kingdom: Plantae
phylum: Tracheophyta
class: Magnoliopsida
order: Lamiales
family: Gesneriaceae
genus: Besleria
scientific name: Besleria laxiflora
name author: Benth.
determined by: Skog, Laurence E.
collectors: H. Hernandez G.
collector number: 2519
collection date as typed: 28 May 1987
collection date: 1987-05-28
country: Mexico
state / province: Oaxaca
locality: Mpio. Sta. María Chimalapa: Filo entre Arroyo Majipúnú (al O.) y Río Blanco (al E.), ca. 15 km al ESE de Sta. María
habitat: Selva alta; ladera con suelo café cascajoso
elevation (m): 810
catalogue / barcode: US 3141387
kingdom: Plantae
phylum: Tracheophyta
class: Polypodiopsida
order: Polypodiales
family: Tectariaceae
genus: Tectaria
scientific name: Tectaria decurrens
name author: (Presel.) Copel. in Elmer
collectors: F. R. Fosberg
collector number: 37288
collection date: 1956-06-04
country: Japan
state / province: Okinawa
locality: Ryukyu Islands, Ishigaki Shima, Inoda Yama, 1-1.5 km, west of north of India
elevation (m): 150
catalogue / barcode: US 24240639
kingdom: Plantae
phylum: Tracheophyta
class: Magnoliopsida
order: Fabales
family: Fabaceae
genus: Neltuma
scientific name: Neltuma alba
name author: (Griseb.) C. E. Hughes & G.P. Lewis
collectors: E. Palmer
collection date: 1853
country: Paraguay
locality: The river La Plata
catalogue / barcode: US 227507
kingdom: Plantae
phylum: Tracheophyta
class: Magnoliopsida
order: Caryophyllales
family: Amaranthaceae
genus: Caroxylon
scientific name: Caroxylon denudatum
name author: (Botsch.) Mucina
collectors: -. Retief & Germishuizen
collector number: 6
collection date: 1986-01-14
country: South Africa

Direction: Pull out the lines from the one containing "determined by: Skog, Laurence E." through the one containing "state / province: Okinawa", both included, and reproduce them word for word.

Response:
determined by: Skog, Laurence E.
collectors: H. Hernandez G.
collector number: 2519
collection date as typed: 28 May 1987
collection date: 1987-05-28
country: Mexico
state / province: Oaxaca
locality: Mpio. Sta. María Chimalapa: Filo entre Arroyo Majipúnú (al O.) y Río Blanco (al E.), ca. 15 km al ESE de Sta. María
habitat: Selva alta; ladera con suelo café cascajoso
elevation (m): 810
catalogue / barcode: US 3141387
kingdom: Plantae
phylum: Tracheophyta
class: Polypodiopsida
order: Polypodiales
family: Tectariaceae
genus: Tectaria
scientific name: Tectaria decurrens
name author: (Presel.) Copel. in Elmer
collectors: F. R. Fosberg
collector number: 37288
collection date: 1956-06-04
country: Japan
state / province: Okinawa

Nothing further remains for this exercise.